The Coroner and Medico Legal Investigation
The Coroner is charged by law with the responsibility of determining the cause, mode and manner of death. The determination of the anatomic cause of death is a medical aspect while the legal interest is all inclusive and requires that all factors of causation, the mode and manner, as well as the anatomic cause of death, be established. The two aspects are so interrelated that they cannot be separated; therefore, equal consideration must be given to the medical and legal phases of investigation. This required a specialized discipline correlating knowledge of law and medicine in a medico legal investigation.
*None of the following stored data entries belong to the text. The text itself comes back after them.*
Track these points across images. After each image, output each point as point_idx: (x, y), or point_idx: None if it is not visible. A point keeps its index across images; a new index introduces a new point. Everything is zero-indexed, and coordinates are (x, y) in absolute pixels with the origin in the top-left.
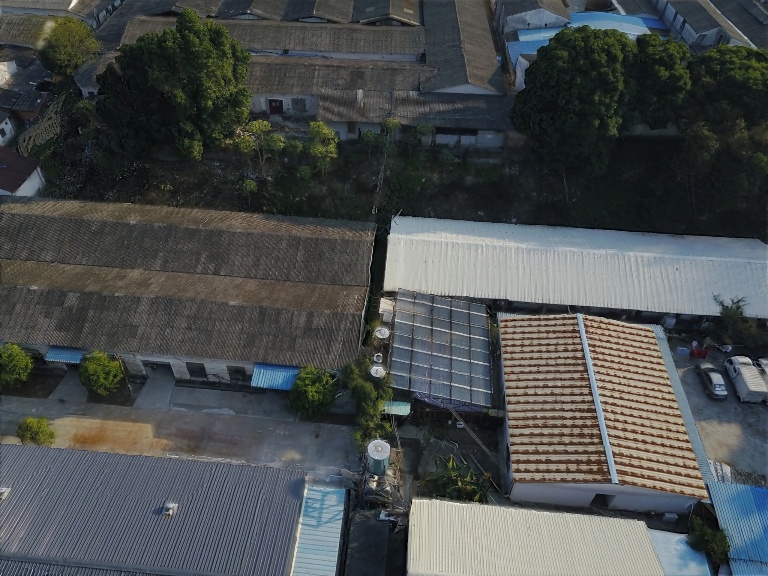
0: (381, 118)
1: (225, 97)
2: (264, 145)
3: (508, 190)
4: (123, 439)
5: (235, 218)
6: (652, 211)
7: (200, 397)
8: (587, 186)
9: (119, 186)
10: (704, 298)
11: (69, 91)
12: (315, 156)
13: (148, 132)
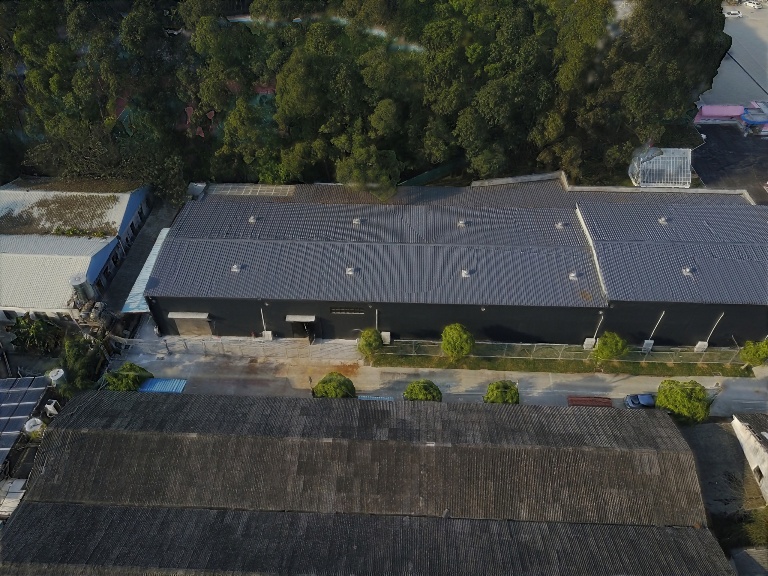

As an illustration, consider a medical examination performed merely to determine the anatomic cause of death. In such a case it would be sufficient to establish that a penetrating wound in the heart was the immediate cause of death. However, to determine the mode of death, it would be necessary to establish whether that wound was caused by a bullet or a sharp instrument. A thorough autopsy for medico legal purposes would reveal evidence to make this determination. The next question of legal importance is the manner of death; in other words, how was this wound inflicted or sustained? Was it self-inflicted? If so, was it intentional – that is to say, suicidal – or was it accidental? If inflicted by another person, was it accidental or was it homicidal? Investigation of the scene where the injury was sustained, examination of the evidence found there and statements of witnesses would furnish information as to the circumstances of the incident. Examination of the clothing of the victim as well as thorough study of the body would yield evidence which could be used to test the reliability of the conclusions based on investigation of the scene and interrogation of witnesses.
The above illustration is a general example of one type of case where investigations must be correlated in order to arrive at a just decision. In other instances, it may be necessary to acquire information from attending physicians, hospital records, and those acquainted with the decedent. The police, other investigative agencies, and the coroner must work in close cooperation with one another.